Dataset entries
******
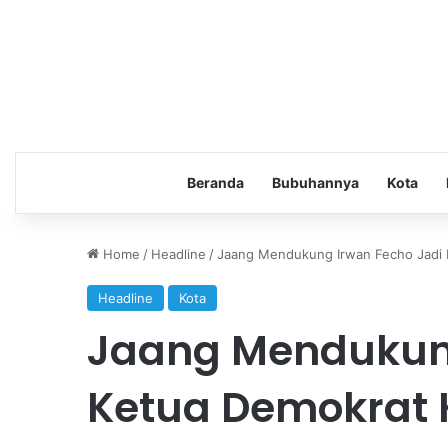
Beranda
Bubuhannya
Kota
Home
/
Headline
/
Jaang Mendukung Irwan Fecho Jadi 
Headline
Kota
Jaang Mendukung
Ketua Demokrat K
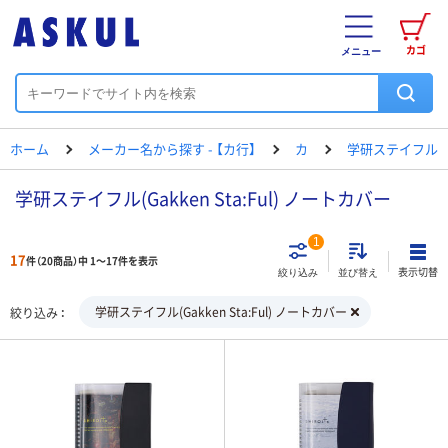
カゴ
メニュー
ホーム
メーカー名から探す - 【カ行】
カ
学研ステイフル
学研ステイフル(Gakken Sta:Ful) ノートカバー
1
17
件（20商品）中 1～17件を表示
表示切替
絞り込み
並び替え
学研ステイフル(Gakken Sta:Ful) ノートカバー
絞り込み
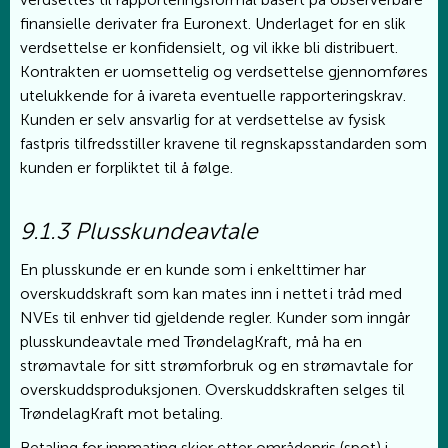
finansielle derivater fra Euronext. Underlaget for en slik
verdsettelse er konfidensielt, og vil ikke bli distribuert.
Kontrakten er uomsettelig og verdsettelse gjennomføres
utelukkende for å ivareta eventuelle rapporteringskrav.
Kunden er selv ansvarlig for at verdsettelse av fysisk
fastpris tilfredsstiller kravene til regnskapsstandarden som
kunden er forpliktet til å følge.
9.1.3 Plusskundeavtale
En plusskunde er en kunde som i enkelttimer har
overskuddskraft som kan mates inn i nettet i tråd med
NVEs til enhver tid gjeldende regler. Kunder som inngår
plusskundeavtale med TrøndelagKraft, må ha en
strømavtale for sitt strømforbruk og en strømavtale for
overskuddsproduksjonen. Overskuddskraften selges til
TrøndelagKraft mot betaling.
Betaling for innmating skjer etter områdepris (spot) i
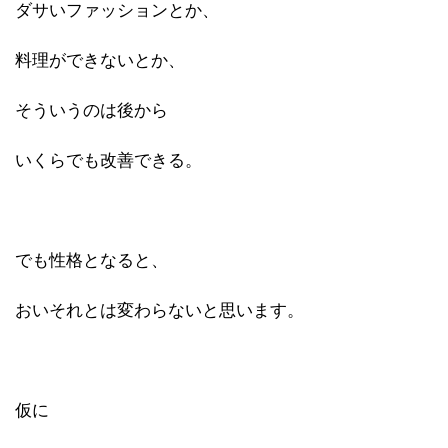
ダサいファッションとか、
料理ができないとか、
そういうのは後から
いくらでも改善できる。
でも性格となると、
おいそれとは変わらないと思います。
仮に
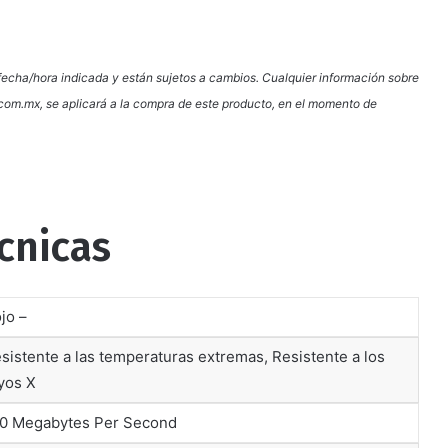
a fecha/hora indicada y están sujetos a cambios. Cualquier información sobre
.com.mx, se aplicará a la compra de este producto, en el momento de
cnicas
ojo –
esistente a las temperaturas extremas, Resistente a los
yos X
00 Megabytes Per Second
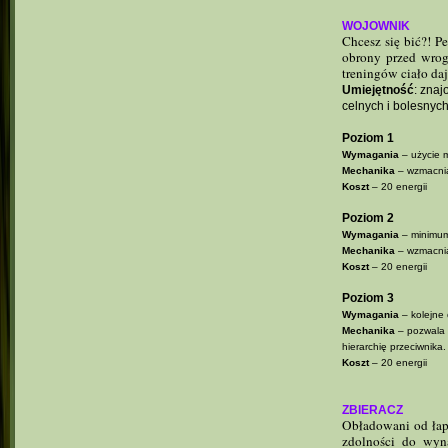
WOJOWNIK
Chcesz się bić?! P
obrony przed wrog
treningów ciało d
Umiejętność
: zna
celnych i bolesnych
Poziom 1
Wymagania
– użycie m
Mechanika
– wzmacnia
Koszt
– 20 energii
Poziom 2
Wymagania
– minimum
Mechanika
– wzmacnia
Koszt
– 20 energii
Poziom 3
Wymagania
– kolejne 
Mechanika
– pozwala u
hierarchię przeciwnika.
Koszt
– 20 energii
ZBIERACZ
Obładowani od łap
zdolności do wyn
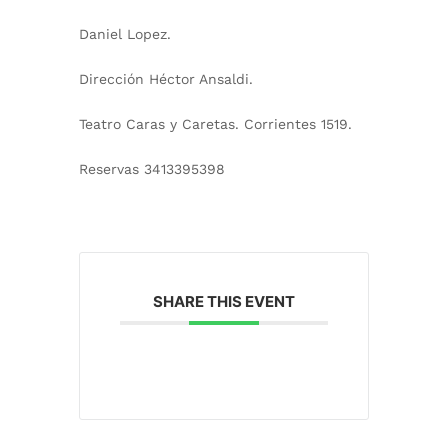
Daniel Lopez.
Dirección Héctor Ansaldi.
Teatro Caras y Caretas. Corrientes 1519.
Reservas 3413395398
SHARE THIS EVENT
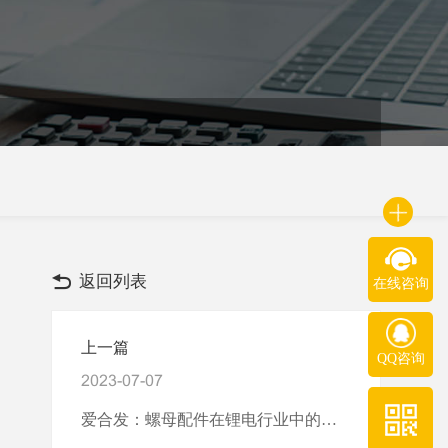
返回列表
在线咨询
上一篇
QQ咨询
2023-07-07
爱合发：螺母配件在锂电行业中的应用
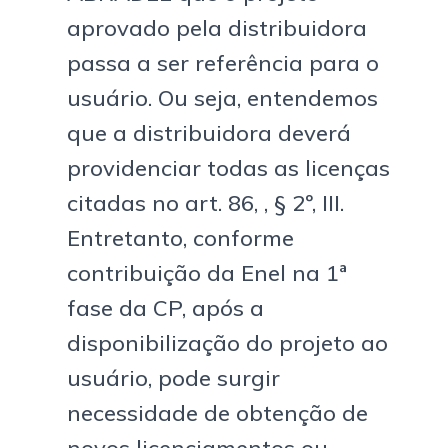
aprovado pela distribuidora
passa a ser referência para o
usuário. Ou seja, entendemos
que a distribuidora deverá
providenciar todas as licenças
citadas no art. 86, , § 2º, III.
Entretanto, conforme
contribuição da Enel na 1ª
fase da CP, após a
disponibilização do projeto ao
usuário, pode surgir
necessidade de obtenção de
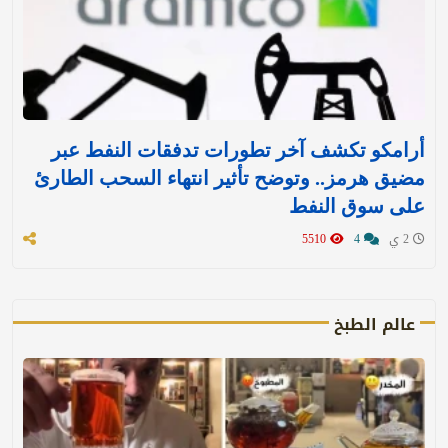
أرامكو تكشف آخر تطورات تدفقات النفط عبر
مضيق هرمز.. وتوضح تأثير انتهاء السحب الطارئ
على سوق النفط
2 ي
4
5510
عالم الطبخ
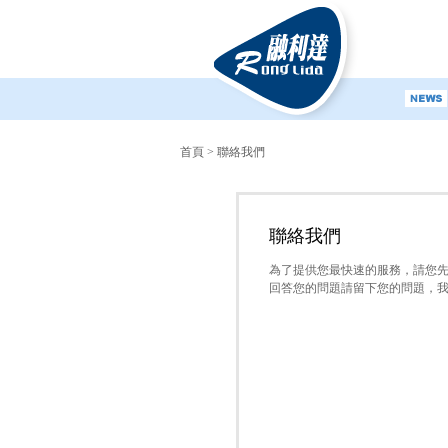
首頁
>
聯絡我們
聯絡我們
為了提供您最快速的服務，請您
回答您的問題請留下您的問題，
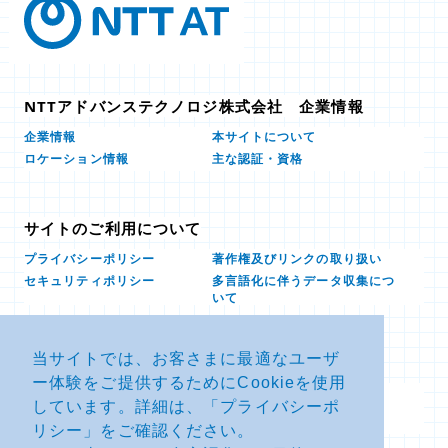
NTTアドバンステクノロジ株式会社 企業情報
本サイトについて
企業情報
ロケーション情報
主な認証・資格
サイトのご利用について
プライバシーポリシー
著作権及びリンクの取り扱い
多言語化に伴うデータ収集につ
セキュリティポリシー
いて
当サイトでは、お客さまに最適なユーザ
お問い合せ
ー体験をご提供するためにCookieを使用
よくあるお問い合わせFAQ
SDSダウンロード
しています。詳細は、「
プライバシーポ
製品・サービスに関する重要な
その他のお問い合わせ
お知らせ
リシー
」をご確認ください。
******
◆ EXERCISE GOAL:
Could you reproduce the listing, starting with the line that contains "أرامكو تكشف آخر تطورات تدفقات النفط عبر" and going on through the end of the listing, with "企業情報" replaced by "会社概要" and nothing else changed? Leave the pictures out.

◆ RESULT FOR THIS EXERCISE:
أرامكو تكشف آخر تطورات تدفقات النفط عبر
مضيق هرمز.. وتوضح تأثير انتهاء السحب الطارئ
على سوق النفط
2 ي
4
5510
عالم الطبخ
首頁
>
聯絡我們
聯絡我們
為了提供您最快速的服務，請您
回答您的問題請留下您的問題，
NTTアドバンステクノロジ株式会社 会社概要
本サイトについて
会社概要
ロケーション情報
主な認証・資格
サイトのご利用について
プライバシーポリシー
著作権及びリンクの取り扱い
多言語化に伴うデータ収集につ
セキュリティポリシー
いて
当サイトでは、お客さまに最適なユーザ
お問い合せ
ー体験をご提供するためにCookieを使用
よくあるお問い合わせFAQ
SDSダウンロード
しています。詳細は、「
プライバシーポ
製品・サービスに関する重要な
その他のお問い合わせ
お知らせ
リシー
」をご確認ください。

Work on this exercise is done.